EXERCISE INSTRUCTIONS: Make an exact copy of the lines from the one containing "こと」（17） 角田光代さん" through the end of the records below, and leave out every picture.

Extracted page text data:
↓↓↓

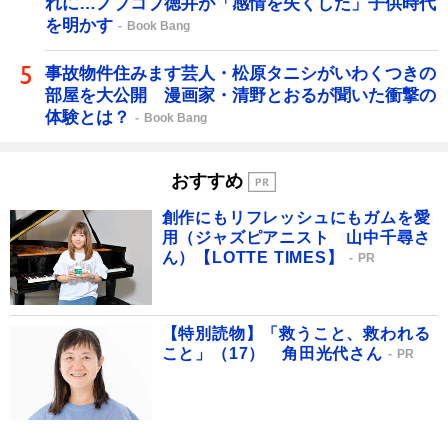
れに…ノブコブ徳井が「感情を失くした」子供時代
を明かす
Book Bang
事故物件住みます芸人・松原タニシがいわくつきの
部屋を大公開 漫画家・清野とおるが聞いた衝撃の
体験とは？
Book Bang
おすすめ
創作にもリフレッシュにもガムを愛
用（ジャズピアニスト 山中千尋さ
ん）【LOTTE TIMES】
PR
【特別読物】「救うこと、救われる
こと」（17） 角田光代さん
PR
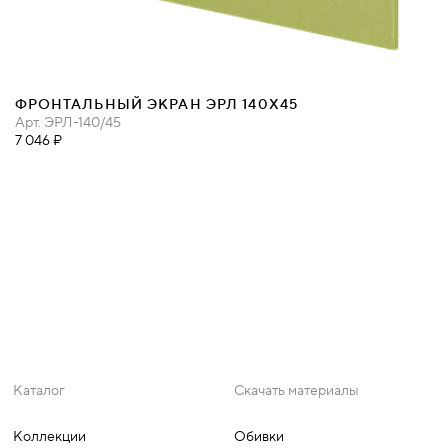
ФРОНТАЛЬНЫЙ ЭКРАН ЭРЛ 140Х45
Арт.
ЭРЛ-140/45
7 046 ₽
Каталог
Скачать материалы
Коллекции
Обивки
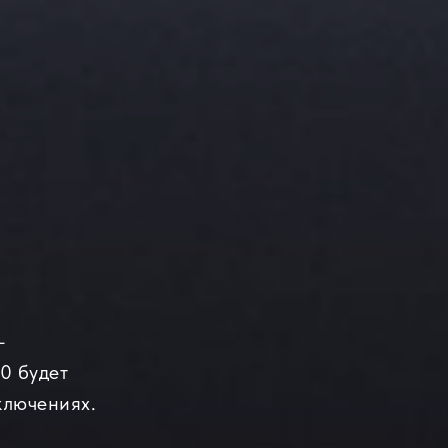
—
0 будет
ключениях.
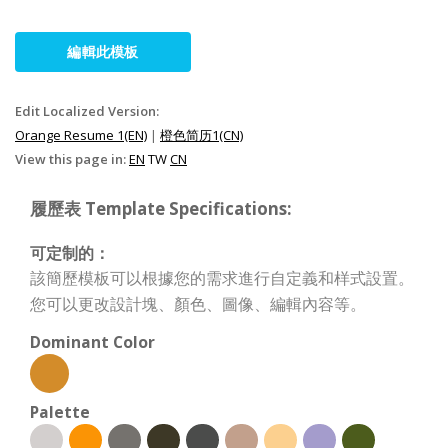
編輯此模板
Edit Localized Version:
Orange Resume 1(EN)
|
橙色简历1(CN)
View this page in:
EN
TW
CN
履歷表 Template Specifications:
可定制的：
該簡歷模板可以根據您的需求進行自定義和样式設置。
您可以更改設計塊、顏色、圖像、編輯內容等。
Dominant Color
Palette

↑↑↑

EXPECTED ANSWER:
こと」（17） 角田光代さん
PR
ФРОНТАЛЬНЫЙ ЭКРАН ЭРЛ 140Х45
Арт.
ЭРЛ-140/45
7 046 ₽
Каталог
Скачать материалы
Коллекции
Обивки
—
0 будет
ключениях.
編輯此模板
Edit Localized Version:
Orange Resume 1(EN)
|
橙色简历1(CN)
View this page in:
EN
TW
CN
履歷表 Template Specifications:
可定制的：
該簡歷模板可以根據您的需求進行自定義和样式設置。
您可以更改設計塊、顏色、圖像、編輯內容等。
Dominant Color
Palette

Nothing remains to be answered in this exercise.